A Chinese manufacturing index was higher than economists estimated in July, signaling the world’s second-biggest economy is withstanding higher interest rates and tightened credit.

The Purchasing Managers’ Index was at 50.7 for July compared with 50.9 in June, the China Federation of Logistics and Purchasing said in a statement Monday. That was more than every forecast in a Bloomberg News survey of 13 economists. The median estimate was for a reading of 50.2. 
Construction work progresses in Haizhu district, Guangzhou, Guangdong province, China. (Bloomberg)
Construction work progresses in Haizhu district, Guangzhou, Guangdong province, China. (Bloomberg)

Monday’s data may ease concerns that Premier Wen Jiabao’s campaign to tame consumer and property prices will trigger a deeper slowdown that limits the nation’s contribution to global growth. The government needs to sustain domestic demand as a sluggish U.S. recovery and a sovereign debt crisis in Europe cap export demand.

“Growth is moderating as earlier tightening policies are biting,” Chang Jian, an economist at Barclays Capital in Hong Kong, said before the report. “But full-year expansion of around 9 percent remains achievable given the support from investment and consumption in the second half.”

A reading above 50 indicates an expansion. Apart from 2009, the index has declined each July since the series was first published in January 2005, previously released data shows. The gauge is based on a survey of purchasing managers in more than 820 companies in 20 industries and last dropped below 50 in February 2009.

China’s economy is slowing after the government raised interest rates, curbed lending, and limited home purchases and property development to rein in inflation that’s exceeded the government’s 4 percent ceiling every month this year.

Consumer prices climbed 6.4 percent in June, the most in three years, driven by a 14 percent gain in food costs.

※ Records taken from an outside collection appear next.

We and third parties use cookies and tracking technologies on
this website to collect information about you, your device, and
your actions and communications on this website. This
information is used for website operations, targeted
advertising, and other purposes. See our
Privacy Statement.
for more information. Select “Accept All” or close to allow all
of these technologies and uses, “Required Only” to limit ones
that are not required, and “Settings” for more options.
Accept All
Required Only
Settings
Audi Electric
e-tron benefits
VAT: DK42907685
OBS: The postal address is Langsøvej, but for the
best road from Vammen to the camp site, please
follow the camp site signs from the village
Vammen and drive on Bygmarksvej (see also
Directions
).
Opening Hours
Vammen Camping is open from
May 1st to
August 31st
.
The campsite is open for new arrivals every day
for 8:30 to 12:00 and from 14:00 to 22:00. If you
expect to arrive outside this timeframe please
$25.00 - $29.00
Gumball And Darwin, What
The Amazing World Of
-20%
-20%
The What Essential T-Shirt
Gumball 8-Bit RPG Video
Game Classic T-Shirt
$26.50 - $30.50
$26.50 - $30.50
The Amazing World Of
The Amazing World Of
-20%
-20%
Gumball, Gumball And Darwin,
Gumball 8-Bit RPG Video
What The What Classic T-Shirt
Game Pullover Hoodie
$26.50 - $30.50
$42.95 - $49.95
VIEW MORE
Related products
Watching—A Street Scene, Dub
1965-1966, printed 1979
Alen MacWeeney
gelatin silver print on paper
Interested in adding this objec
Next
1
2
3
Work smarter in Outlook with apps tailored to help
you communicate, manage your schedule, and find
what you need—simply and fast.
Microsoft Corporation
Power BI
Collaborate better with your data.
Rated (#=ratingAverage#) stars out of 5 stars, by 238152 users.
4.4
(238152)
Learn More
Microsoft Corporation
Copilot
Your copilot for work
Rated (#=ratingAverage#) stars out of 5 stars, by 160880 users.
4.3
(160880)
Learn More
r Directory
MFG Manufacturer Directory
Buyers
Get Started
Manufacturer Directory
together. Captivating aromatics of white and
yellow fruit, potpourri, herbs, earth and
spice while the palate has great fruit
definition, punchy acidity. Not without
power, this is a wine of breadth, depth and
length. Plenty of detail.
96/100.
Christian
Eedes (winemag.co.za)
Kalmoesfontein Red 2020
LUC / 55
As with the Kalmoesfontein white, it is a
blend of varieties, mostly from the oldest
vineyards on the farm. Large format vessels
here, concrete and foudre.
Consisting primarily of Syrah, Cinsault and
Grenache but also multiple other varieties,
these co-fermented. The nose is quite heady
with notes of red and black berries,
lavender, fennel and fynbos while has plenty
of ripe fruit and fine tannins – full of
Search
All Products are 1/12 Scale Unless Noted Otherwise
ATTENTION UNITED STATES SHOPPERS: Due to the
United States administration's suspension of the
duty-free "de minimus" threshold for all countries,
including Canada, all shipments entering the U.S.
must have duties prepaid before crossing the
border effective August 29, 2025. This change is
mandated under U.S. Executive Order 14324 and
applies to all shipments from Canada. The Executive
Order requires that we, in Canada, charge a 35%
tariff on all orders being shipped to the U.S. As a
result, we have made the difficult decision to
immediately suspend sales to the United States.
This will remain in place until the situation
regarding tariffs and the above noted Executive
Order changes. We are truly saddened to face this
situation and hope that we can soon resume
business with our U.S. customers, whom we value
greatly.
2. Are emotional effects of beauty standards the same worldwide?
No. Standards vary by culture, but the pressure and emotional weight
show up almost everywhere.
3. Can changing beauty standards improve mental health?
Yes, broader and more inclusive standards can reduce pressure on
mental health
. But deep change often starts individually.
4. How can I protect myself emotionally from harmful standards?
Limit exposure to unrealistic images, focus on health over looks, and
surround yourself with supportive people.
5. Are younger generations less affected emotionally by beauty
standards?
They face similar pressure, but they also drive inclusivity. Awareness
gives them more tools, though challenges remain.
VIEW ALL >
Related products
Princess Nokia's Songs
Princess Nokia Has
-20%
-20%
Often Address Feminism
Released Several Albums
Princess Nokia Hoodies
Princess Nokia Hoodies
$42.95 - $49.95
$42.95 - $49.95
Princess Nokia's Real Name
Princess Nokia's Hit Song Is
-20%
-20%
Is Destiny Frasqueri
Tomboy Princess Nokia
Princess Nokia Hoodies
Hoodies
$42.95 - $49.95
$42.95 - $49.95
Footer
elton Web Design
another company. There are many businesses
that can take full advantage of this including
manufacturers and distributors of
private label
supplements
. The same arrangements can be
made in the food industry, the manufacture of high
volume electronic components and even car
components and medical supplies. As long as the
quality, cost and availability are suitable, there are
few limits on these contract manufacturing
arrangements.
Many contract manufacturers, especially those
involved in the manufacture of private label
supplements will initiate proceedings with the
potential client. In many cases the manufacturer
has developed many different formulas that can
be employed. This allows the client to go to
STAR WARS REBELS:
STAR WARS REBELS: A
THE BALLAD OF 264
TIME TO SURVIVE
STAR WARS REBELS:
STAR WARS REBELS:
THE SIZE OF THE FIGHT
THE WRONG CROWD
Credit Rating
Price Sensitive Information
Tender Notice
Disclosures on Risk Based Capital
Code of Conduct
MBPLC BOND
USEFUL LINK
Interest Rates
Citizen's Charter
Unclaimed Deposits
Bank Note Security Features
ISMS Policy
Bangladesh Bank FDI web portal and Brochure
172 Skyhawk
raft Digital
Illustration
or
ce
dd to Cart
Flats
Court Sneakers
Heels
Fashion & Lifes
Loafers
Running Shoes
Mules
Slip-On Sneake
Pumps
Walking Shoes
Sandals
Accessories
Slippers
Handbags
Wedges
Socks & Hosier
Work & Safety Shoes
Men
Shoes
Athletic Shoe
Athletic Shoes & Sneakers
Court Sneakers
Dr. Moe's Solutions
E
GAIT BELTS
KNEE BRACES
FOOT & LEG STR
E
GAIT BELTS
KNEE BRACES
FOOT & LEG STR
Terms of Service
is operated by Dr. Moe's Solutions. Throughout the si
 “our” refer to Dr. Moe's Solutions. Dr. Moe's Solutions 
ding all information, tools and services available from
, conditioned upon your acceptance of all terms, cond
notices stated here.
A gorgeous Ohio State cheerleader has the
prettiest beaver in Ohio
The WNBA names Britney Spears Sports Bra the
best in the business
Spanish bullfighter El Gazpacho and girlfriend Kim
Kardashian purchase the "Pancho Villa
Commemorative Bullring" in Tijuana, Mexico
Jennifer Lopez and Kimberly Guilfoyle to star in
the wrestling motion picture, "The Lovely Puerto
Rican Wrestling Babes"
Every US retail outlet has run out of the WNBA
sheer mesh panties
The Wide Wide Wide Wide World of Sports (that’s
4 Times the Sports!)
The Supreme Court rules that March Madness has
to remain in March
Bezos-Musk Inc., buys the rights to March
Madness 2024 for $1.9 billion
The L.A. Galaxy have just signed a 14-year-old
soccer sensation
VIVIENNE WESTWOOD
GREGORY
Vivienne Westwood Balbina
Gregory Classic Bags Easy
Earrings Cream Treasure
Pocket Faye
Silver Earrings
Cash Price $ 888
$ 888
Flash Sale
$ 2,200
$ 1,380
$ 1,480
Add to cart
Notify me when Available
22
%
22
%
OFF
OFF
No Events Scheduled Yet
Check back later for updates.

Economic growth slowed to 9.5 percent in the second quarter from a year earlier from a 9.7 percent increase in the first three months.

For the full year, expansion will moderate to 9.6 percent from 10.3 percent in 2010, the International Monetary Fund forecast in a July 21 report.

While the economy “remains on a solid footing,” it faces risks including the threat of faster-than-expected inflation, a real-estate bubble and bad loans from stimulus spending, the Washington-based lender said.

Ahead of Monday’s data, Credit Suisse AG said investors shouldn’t be overly concerned by any weakening in the manufacturing index.

“Solid consumption, helped by wage growth and tax cuts, should help keep the economy from a hard-landing,” Tao Dong, a Hong Kong-based economist at Credit Suisse said in a July 21 note.

Industrial output growth of 13 to 15 percent is possible for the rest of the year even as companies face pressure from rising raw material, energy and labor costs, Zhu Hongren, spokesman for the Ministry of Industry and Information Technology said at a briefing on July 21.